Number of fixed points of elements of a dihedral group

Question

Suppose that $D_{2n}=\langle r,s\vert r^n=s^2=1,\, srs=r^{-1} \rangle=\lbrace1,r,\cdots, r^{n-1}, s,rs,\cdots, r^{n-1}s\rbrace$ denotes the dihedral group of order $2n$. We know that the conjugacy classes of $D_{2n}$ are as follows: If $n$ is odd, then the conjugacy classes are: $\{1\}, \{r,r^{-1}\},…, \{r^{\frac{n-1}{2}},r^{\frac{-(n-1)}{2}}\}$, $\{s, rs,…,r^{(n-1)}s\}.$
If $n=2m$ is even, then the conjugacy classes are: $\{1\}, \{r^{m}\}, \{r,r^{-1}\}$,$…, \{r^{(m-1)},r^{-m+1}\}, \{r^{2j}s,0\leq j\leq m-1\}, \{r^{2j+1}s, 0\leq j\leq m-1\}.$
Consider $D_{2n}$ as a transitive permutation group on a set $\Omega$ of size $n$. Recall that for each element $g$ of a group $G$, fix$(g)=\lbrace \alpha \in \Omega\vert \alpha^g=\alpha\rbrace$ and supp$(g)=\lbrace \alpha \in \Omega\vert \alpha^g\neq \alpha\rbrace$. We know that two elements of the symmetric group $S_n$ are conjugate if and only if they have the same cycle structure. I am interested in finding the cycle structure of elements of $D_{2n}$ as a permutation group on $\Omega=\lbrace 1,\cdots, n\rbrace$. Using GAP, I figured out that when $n$ is odd, then in the cycle structure of elements of the group, all the points $\lbrace 1,\cdots, n\rbrace$ appear, but when $n$ is even, some points of $\Omega$ have been fixed by some elements of order 2. For example, the elements of $D_{12}$ as a permutation group on the set $\lbrace 1,\cdots, 6\rbrace$ have cycle structures of the types: one cycle of length 6 or two cycles of length 3 or two cycles of length 2 or three cycles of length 2. I am looking for a technique to find the cycle structure of elements of the dihedral group $D_{2n}$, when $n=p_1^{a_1}\cdots p_s^{a_s}$ for distinct primes $p_1,\cdots, p_s$. I guess it is related to the conjugacy classes of the group. I don't know how to find the sets fix$(g)$ and supp$(g)$ for every $g\in D_{2n}$.

Answer 1

I deleted my last comment because it was too inaccurate.

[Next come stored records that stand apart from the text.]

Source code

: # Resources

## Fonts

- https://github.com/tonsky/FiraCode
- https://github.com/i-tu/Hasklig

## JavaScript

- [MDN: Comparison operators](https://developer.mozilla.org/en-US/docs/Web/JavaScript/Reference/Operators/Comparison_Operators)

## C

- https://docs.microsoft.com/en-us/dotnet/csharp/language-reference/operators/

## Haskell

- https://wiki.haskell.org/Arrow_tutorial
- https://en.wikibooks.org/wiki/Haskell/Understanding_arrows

Everything below is just a long comment.

What is more accurate is the following. Recall that I am used to the fact that $D_n$ is a dihedral group of order $2n$. Let $r=(1,2,\ldots,n)$, $s=(1,n)(2,n-1)\ldots(n/2,n/2+1)$. If $n=2m$ and $m$ is even, then $r$ is a cycle of even length and hence $r$ is an odd permutation, and $s$ is the product of an even number of transpositions and hence an even permutation. Then from geometrical considerations each permutation of the form $r^is$ has at most two fixed symbols. Hence, it follows that $r^is$ at even $i$ is the product of $m$ independent transpositions and at odd $i$ such transpositions are $m-1$.

The case when $m$ is odd is treated similarly.

If I understand your question correctly.